A welcome and well-known attraction at the Royal Melbourne Show, Mr Smithwick was training young grandson Will to take over the reins. "A neighbour was banging on the door about 4am to say the shed was on fire and I remember telling the wife the day before that it was going to be Friday the 13th," Mr Smithwick said.
Yesterday was Mr Smithwick's second catastrophic brush with fire. Four years ago he was lucky to escape with his life when his bushy beard ignited in the same shed."I'd been cleaning a machine with petrol to get rid of the carbon on it and the heat already in it ignited my beard. "When I raised my arms to put it out, they caught fire and then it was just, whoosh."

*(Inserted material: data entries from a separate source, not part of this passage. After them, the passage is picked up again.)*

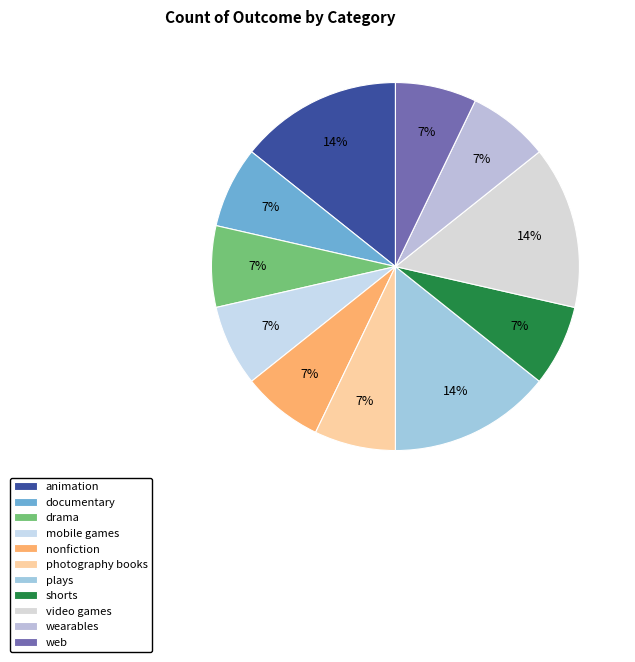

To the nearest percent, what is the average slice percentage?

9%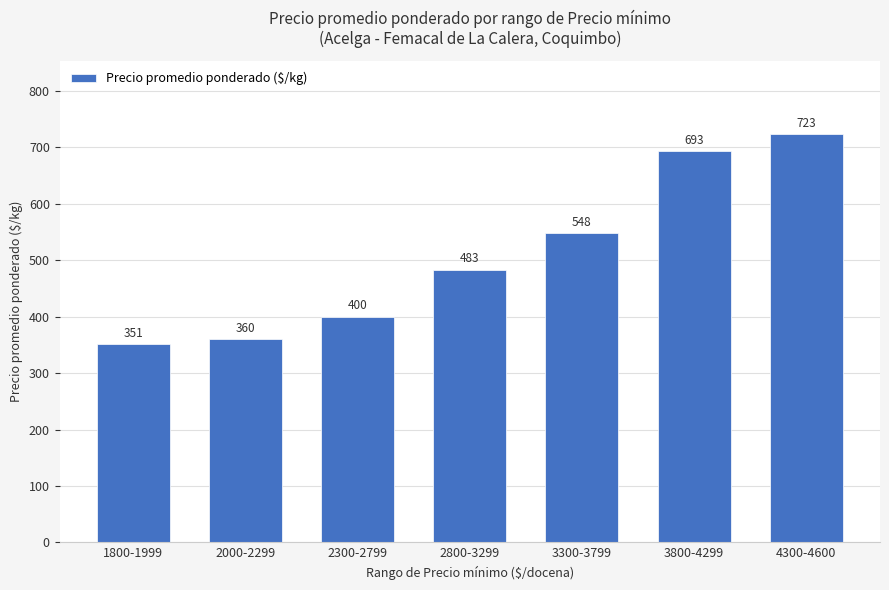

What is the label of the 2nd bar from the right?

3800-4299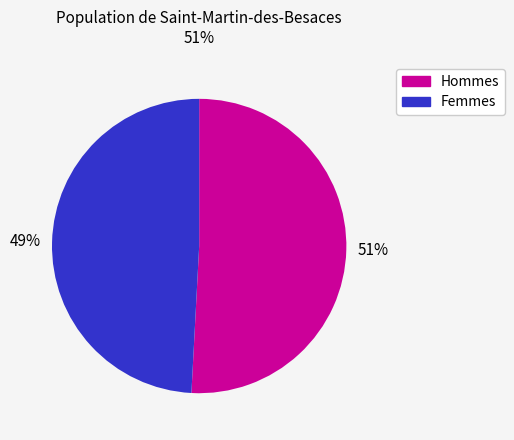

To the nearest percent, what is the average slice percentage?

50%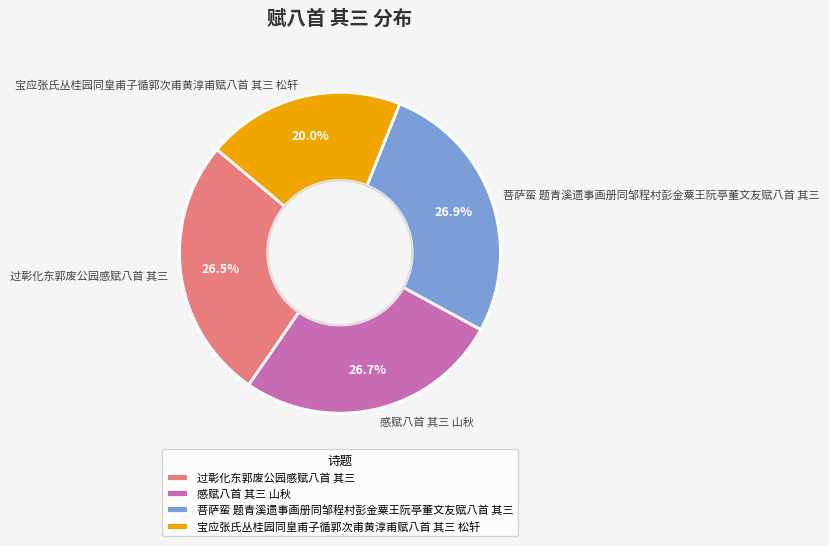

How much of the chart is everything except 宝应张氏丛桂园同皇甫子循郭次甫黄淳甫赋八首 其三 松轩?

80.0%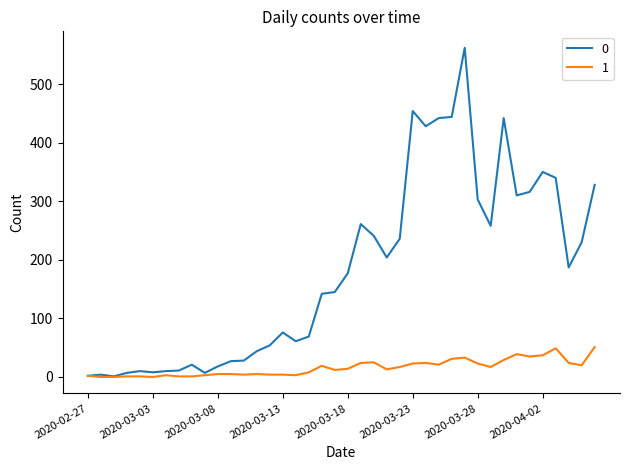

Does the chart have visible grid lines?

No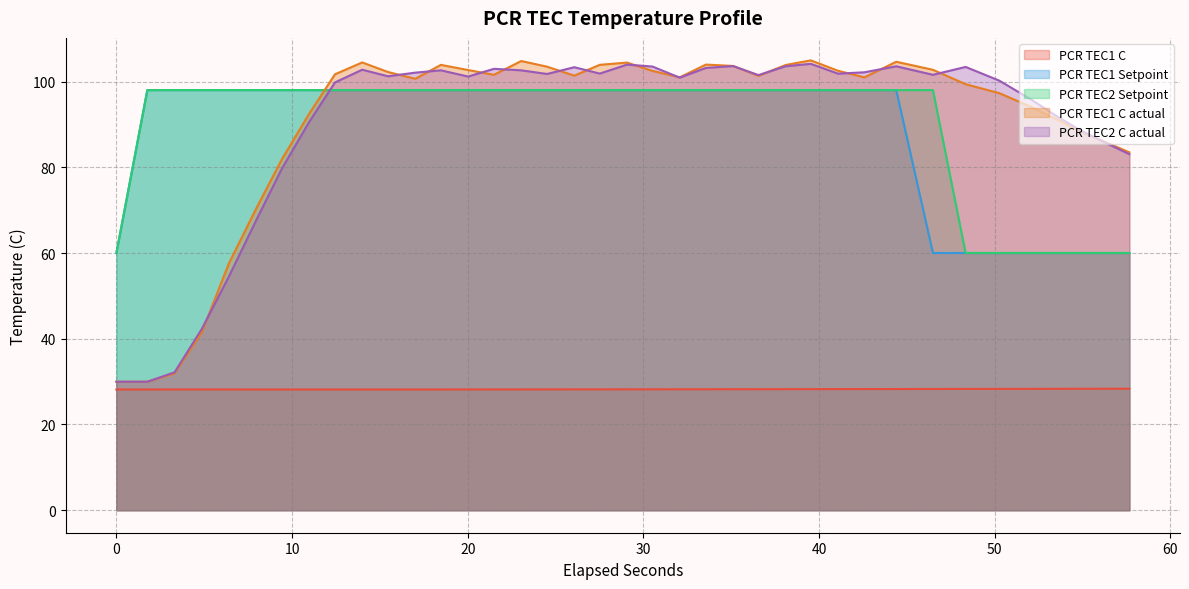

True or false: PCR TEC1 C and PCR TEC1 Setpoint intersect in this chart.

False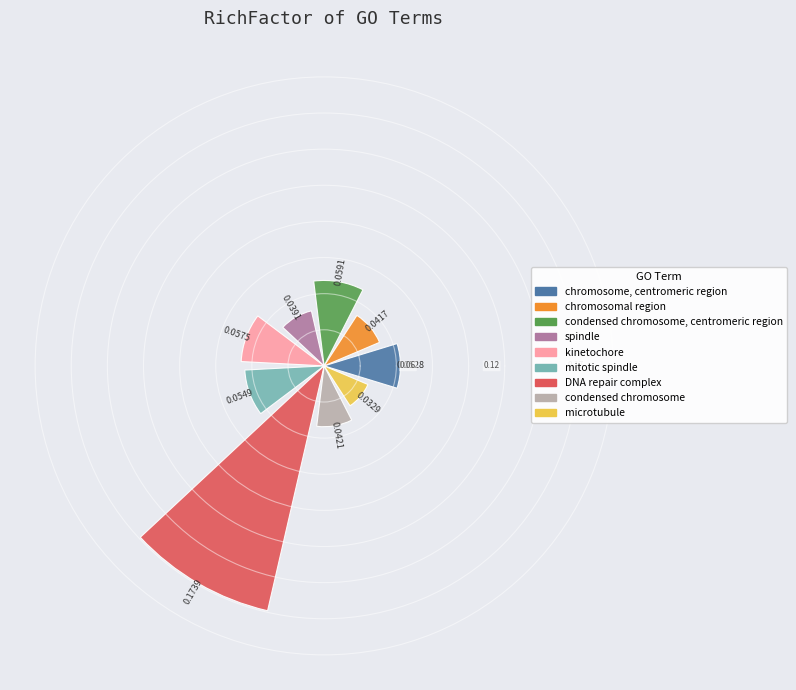

What is the sum of all values?

0.6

Mr Smithwick suffered third-degree burns to 30 per cent of his body and was off work for a year. "(Burn scars) restrict my hand movement a bit and make it harder to work, but I was getting there," he said. "But I look at this (destruction) today and think, 'Well, maybe it's now become a little bit too hard'."
An eternal optimist, Mr Smithwick later said he planned on drinking with friends last night and would reconsider his future today. "There are only three coopers left in Victoria and it is too important to the history of this state to just walk away without giving it another go."